━━━ SOURCE RECORDS ━━━

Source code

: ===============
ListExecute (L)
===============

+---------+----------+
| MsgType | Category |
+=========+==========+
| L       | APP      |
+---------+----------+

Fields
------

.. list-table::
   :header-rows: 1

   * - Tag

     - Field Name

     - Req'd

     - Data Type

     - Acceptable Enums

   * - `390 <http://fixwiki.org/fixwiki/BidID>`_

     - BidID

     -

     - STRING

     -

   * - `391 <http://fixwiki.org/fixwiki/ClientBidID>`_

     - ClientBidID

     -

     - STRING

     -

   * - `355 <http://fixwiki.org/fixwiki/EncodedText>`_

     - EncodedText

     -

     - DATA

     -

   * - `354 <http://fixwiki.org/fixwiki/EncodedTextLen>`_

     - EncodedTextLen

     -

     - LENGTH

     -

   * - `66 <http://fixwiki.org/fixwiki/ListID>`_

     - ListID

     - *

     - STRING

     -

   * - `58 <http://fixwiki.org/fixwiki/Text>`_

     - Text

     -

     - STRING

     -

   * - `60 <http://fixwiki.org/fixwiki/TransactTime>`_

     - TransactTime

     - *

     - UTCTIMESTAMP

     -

━━━

AIM OF THE TASK ▸
Restate every line of the data above exactly as it was written.

ANSWER TO THIS EXERCISE ▸
Source code

: ===============
ListExecute (L)
===============

+---------+----------+
| MsgType | Category |
+=========+==========+
| L       | APP      |
+---------+----------+

Fields
------

.. list-table::
   :header-rows: 1

   * - Tag

     - Field Name

     - Req'd

     - Data Type

     - Acceptable Enums

   * - `390 <http://fixwiki.org/fixwiki/BidID>`_

     - BidID

     -

     - STRING

     -

   * - `391 <http://fixwiki.org/fixwiki/ClientBidID>`_

     - ClientBidID

     -

     - STRING

     -

   * - `355 <http://fixwiki.org/fixwiki/EncodedText>`_

     - EncodedText

     -

     - DATA

     -

   * - `354 <http://fixwiki.org/fixwiki/EncodedTextLen>`_

     - EncodedTextLen

     -

     - LENGTH

     -

   * - `66 <http://fixwiki.org/fixwiki/ListID>`_

     - ListID

     - *

     - STRING

     -

   * - `58 <http://fixwiki.org/fixwiki/Text>`_

     - Text

     -

     - STRING

     -

   * - `60 <http://fixwiki.org/fixwiki/TransactTime>`_

     - TransactTime

     - *

     - UTCTIMESTAMP

     -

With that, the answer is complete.